* Selected extract
========================================================================
When using a toothbrush on a Hav, the smaller heads are easier to use. You can get the dual-ended toothbrush at almost any pet store and just use the smaller side for your dog.


----------



## KristinFusco (Jun 5, 2007)

Hi Lilly!

I have tried a bunch of different toothbrushes, but the ones I prefer are the colgate children's toothbrushes. The heads are smaller and the bristles more moderate than other dog toothbrushes. Also, the handles are shorter and fatter so it makes it easier for me to grip firmly. Nico currently has an Elmo colgate kids toothbrush and Carlito has Big Bird :biggrin1:


----------



## LuvCicero (Mar 31, 2008)

Katrina, I think you have the brushing thing down pat. :biggrin1: If you get Lilly to sit and open her mouth, then I need HELP here. 

If Cicero did better I would just brush maybe every 3 days, but since I feel like I don't do a good job, I figure if I do 'some' every night then it's better than nothing. I use a small child toothbrush. Since I use baking soda myself -- I figure it's good for him also, but I make a thin paste with chicken broth for him. He has got better since he knows it's going to happen and doesn't last long.


----------



## Posh's Mom (Dec 20, 2007)

I hold Posh like a baby, on her back, and it's much easier for me to open her mouth to brush. Which reminds me...


----------



## Lilly's mom (Aug 10, 2007)

LuvCicero said:


> Katrina, I think you have the brushing thing down pat. :biggrin1: If you get Lilly to sit and open her mouth, then I need HELP here.
========================================================================
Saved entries
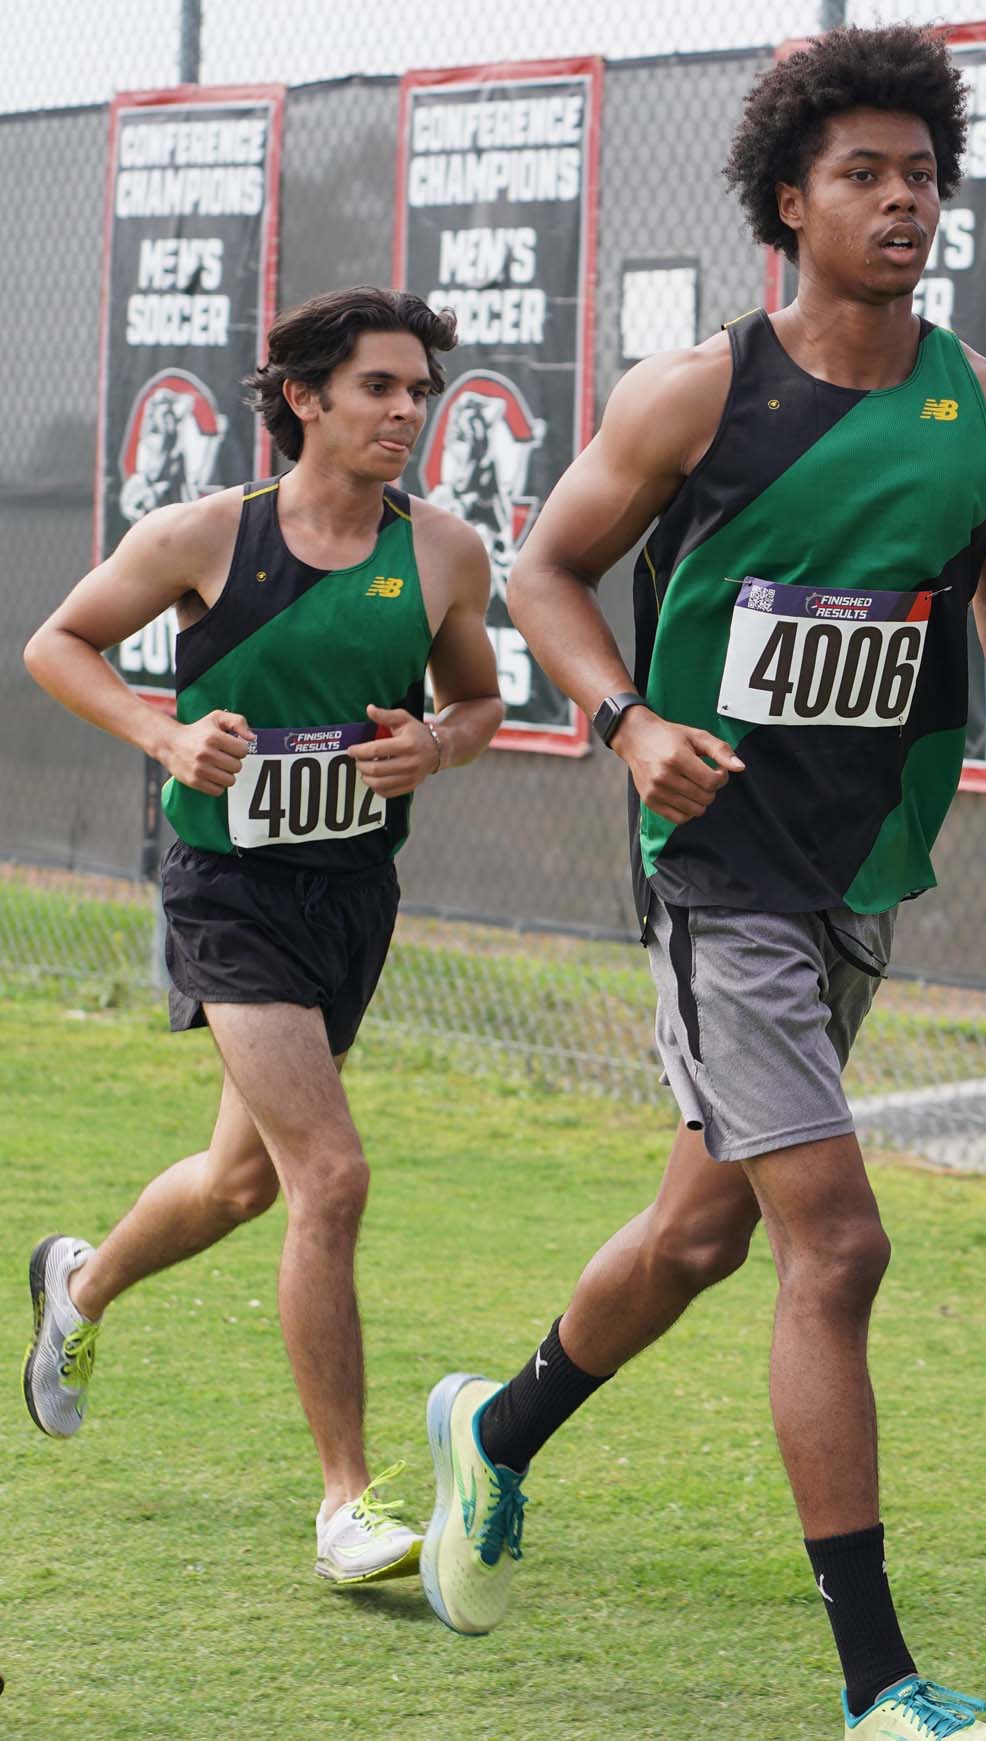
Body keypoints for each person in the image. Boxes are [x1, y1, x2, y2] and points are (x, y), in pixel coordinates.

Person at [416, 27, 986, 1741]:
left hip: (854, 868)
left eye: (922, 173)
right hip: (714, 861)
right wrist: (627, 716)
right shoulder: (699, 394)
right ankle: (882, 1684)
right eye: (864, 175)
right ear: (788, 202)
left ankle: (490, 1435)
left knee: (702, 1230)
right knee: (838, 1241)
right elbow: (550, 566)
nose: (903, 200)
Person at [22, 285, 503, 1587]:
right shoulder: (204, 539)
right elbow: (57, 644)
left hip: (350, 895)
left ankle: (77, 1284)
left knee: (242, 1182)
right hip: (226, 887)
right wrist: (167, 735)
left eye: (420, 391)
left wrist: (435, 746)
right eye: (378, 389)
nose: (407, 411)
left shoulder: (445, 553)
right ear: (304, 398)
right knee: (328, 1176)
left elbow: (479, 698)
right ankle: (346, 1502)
========================================================================
* Directions for this task
Resume the dog tooth-brushing thread after its last line. The rows have nothing to do with the dog tooth-brushing thread.

* Task result
> 
> If Cicero did better I would just brush maybe every 3 days, but since I feel like I don't do a good job, I figure if I do 'some' every night then it's better than nothing. I use a small child toothbrush. Since I use baking soda myself -- I figure it's good for him also, but I make a thin paste with chicken broth for him. He has got better since he knows it's going to happen and doesn't last long.


*OH NO she does NOT sit and open for me. We end up on the foot of the bed with me PRYING her mouth open to do the brushing. I think I will try Kimberlys method (useing my finger instead of a brush) perhaps that will work better. She loves the toothpaste (Kissable by Cain and Able) but she will not open her mouth. That is what I need help with also.*


----------



## Lilly's mom (Aug 10, 2007)

Havtahava said:


> Since I'm doing multiple dogs, I don't always use a toothbrush. I use this instead:
> 
> 
> 
> ...


Kimberly you are so wise and funny. Do you put it on the inside of the mouth or just the part of the tooth next to the cheek? I hope that makes sense.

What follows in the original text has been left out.